73. Thirdly, even if sale is not the main focus of the business, the case law is to the effect that where property is rented and then sold, sale can be concluded to form part of the business operations.  Sale can be part and parcel of business operations without needing to be a dominant purpose.  Of itself, renting out property may not be enough to conclude that a property is held on capital account where there is a sale of that property. Rental is not a shield.

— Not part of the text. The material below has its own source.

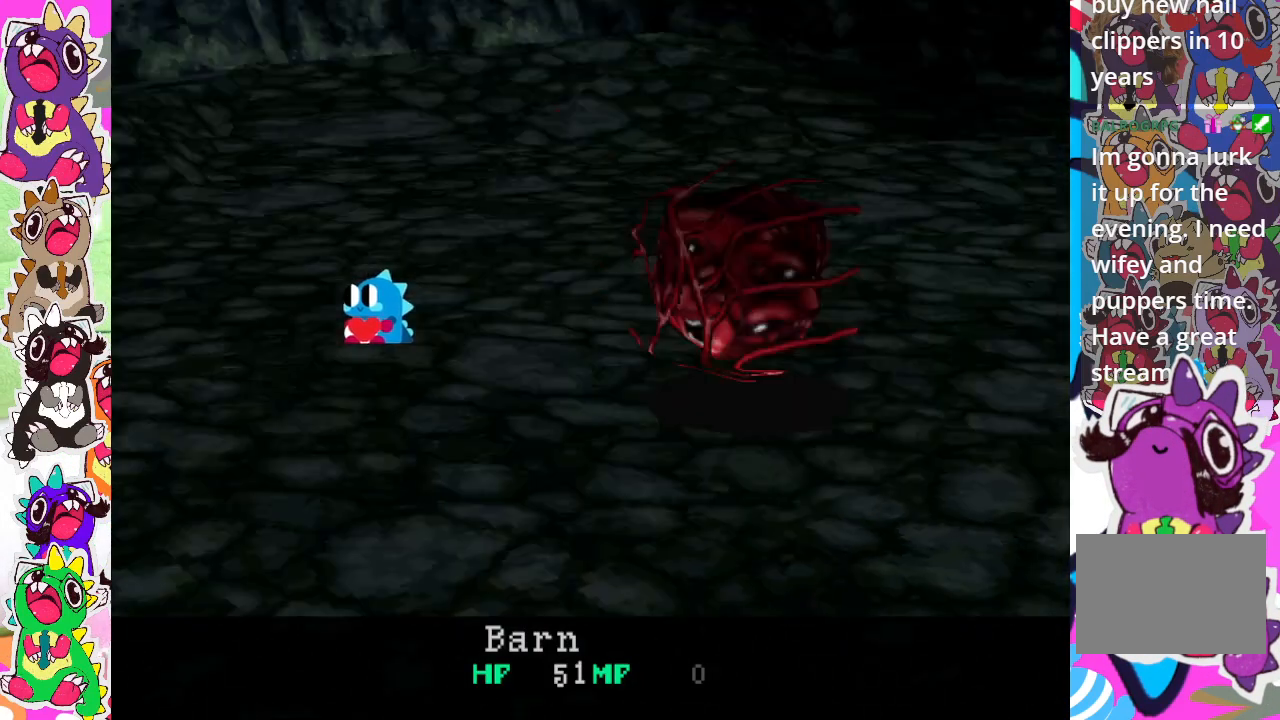
{"buttons": ["CROSS"], "left_stick": "center", "right_stick": "center", "events": [[50, "CROSS", "up"], [117, "CROSS", "down"], [250, "CROSS", "up"], [300, "CROSS", "down"]]}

Of course, it must be acknowledged that there is case law that goes the other way, and which suggests that even where there is a pattern of sale, sale can still merely comprise the realisation of capital assets. It all depends upon the facts.

      It stands that as this was the sale of new properties by a business that was registered for GST, GST applies.  By the time this case got to court the 4 year amendment period allowed to claim back the GST input credits on the construction costs had expired.  Fortunately, the ATO did allow some input credits to be claimed when it amended the BAS.  Just imagine the cost of having to pay GST on a full 1/11th of the sale proceeds yet not being able to claim the input credits back on the construction costs.

      Another consequence of the delay is that the opportunity to put a margin scheme clause in the contract has passed.  The margin scheme would have allowed the taxpayer to only have to pay GST on 1/11th of the difference (margin) between the original price of the land and the selling price.   So high are the penalties for getting it wrong that we recommend applying to the ATO for a ruling.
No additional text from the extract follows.